### WORK REQUEST
Find every line below that contains the string "photograph" and copy each one in full. Case counts.

### RECORDS FOR THE TASK

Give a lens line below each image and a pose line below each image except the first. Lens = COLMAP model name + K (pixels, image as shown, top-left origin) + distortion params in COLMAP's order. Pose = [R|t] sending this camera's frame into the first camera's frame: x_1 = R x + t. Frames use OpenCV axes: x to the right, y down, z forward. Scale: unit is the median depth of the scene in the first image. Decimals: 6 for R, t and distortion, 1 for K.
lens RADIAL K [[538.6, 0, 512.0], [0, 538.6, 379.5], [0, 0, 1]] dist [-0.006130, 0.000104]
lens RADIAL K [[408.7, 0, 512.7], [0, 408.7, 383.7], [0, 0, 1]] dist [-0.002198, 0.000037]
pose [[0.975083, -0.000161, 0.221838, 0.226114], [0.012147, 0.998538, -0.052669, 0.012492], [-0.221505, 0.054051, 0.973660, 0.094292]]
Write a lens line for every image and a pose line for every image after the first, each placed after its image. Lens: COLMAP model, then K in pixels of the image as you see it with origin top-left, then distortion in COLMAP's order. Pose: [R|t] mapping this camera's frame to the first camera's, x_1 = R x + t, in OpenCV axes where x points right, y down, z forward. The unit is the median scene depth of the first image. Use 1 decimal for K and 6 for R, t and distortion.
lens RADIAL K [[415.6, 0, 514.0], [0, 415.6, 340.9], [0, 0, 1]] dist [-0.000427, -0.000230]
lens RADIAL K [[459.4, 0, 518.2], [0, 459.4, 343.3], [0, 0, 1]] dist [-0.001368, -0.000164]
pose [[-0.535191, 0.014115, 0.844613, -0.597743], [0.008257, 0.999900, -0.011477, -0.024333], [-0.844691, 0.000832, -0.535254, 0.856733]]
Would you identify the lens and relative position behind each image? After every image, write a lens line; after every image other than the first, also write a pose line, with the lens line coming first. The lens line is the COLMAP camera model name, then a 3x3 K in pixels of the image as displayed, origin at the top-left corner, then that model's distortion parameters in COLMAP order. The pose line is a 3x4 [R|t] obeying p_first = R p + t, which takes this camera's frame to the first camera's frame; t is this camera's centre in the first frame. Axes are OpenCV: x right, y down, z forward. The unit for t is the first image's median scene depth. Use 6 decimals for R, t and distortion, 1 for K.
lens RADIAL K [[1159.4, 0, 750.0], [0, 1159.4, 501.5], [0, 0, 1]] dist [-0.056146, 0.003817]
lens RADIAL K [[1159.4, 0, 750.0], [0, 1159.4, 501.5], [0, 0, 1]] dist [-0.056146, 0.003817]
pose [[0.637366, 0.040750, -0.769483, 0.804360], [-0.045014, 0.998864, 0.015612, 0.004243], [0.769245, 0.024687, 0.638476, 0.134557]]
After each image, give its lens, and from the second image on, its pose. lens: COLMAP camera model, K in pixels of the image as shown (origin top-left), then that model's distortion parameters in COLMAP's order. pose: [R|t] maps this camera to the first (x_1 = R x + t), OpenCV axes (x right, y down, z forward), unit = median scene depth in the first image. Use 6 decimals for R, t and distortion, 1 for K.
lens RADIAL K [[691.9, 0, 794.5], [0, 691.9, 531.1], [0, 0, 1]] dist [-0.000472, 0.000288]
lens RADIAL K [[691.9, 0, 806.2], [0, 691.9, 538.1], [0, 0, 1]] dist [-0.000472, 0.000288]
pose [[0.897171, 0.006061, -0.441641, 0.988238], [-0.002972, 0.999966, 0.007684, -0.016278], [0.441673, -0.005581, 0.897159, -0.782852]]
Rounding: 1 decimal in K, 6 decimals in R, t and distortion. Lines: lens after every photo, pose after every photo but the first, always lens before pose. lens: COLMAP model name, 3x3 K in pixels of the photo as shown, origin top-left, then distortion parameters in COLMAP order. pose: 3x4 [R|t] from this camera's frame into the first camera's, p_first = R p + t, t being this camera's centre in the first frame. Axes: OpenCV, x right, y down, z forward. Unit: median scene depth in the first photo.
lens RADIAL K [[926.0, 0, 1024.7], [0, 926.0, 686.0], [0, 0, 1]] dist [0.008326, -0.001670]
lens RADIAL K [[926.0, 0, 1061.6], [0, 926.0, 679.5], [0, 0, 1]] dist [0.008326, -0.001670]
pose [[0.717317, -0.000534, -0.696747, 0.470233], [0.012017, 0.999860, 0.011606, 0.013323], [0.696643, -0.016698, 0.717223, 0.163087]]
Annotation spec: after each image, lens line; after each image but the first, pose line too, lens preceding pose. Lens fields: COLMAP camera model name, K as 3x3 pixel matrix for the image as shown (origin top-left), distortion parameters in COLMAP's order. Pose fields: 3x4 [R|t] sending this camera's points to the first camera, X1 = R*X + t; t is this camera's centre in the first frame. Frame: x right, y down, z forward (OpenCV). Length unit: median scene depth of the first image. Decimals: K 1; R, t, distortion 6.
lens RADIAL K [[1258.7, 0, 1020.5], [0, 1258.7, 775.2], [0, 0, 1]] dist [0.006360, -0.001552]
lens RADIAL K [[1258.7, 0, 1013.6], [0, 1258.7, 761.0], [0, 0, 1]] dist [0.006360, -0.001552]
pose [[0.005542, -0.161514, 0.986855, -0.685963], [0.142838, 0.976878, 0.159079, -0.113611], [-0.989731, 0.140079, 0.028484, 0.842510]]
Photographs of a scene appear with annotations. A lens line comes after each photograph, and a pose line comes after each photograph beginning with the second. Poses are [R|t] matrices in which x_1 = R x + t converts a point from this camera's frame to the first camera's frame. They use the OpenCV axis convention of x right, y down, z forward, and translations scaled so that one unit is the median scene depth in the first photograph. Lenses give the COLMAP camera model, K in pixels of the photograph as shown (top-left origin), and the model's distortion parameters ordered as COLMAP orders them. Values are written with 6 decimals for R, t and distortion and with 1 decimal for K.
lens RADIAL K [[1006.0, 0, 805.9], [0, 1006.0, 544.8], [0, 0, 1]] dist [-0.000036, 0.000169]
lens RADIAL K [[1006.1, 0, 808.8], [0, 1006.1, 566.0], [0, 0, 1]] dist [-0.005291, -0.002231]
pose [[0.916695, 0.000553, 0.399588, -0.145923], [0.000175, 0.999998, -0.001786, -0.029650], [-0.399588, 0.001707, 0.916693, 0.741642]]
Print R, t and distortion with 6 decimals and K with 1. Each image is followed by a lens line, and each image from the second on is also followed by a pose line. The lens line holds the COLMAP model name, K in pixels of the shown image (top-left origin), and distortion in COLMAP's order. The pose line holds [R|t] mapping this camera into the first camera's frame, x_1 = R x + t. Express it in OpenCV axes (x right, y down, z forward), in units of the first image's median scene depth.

### SOLUTION TO THE EXERCISE
Photographs of a scene appear with annotations. A lens line comes after each photograph, and a pose line comes after each photograph beginning with the second. Poses are [R|t] matrices in which x_1 = R x + t converts a point from this camera's frame to the first camera's frame. They use the OpenCV axis convention of x right, y down, z forward, and translations scaled so that one unit is the median scene depth in the first photograph. Lenses give the COLMAP camera model, K in pixels of the photograph as shown (top-left origin), and the model's distortion parameters ordered as COLMAP orders them. Values are written with 6 decimals for R, t and distortion and with 1 decimal for K.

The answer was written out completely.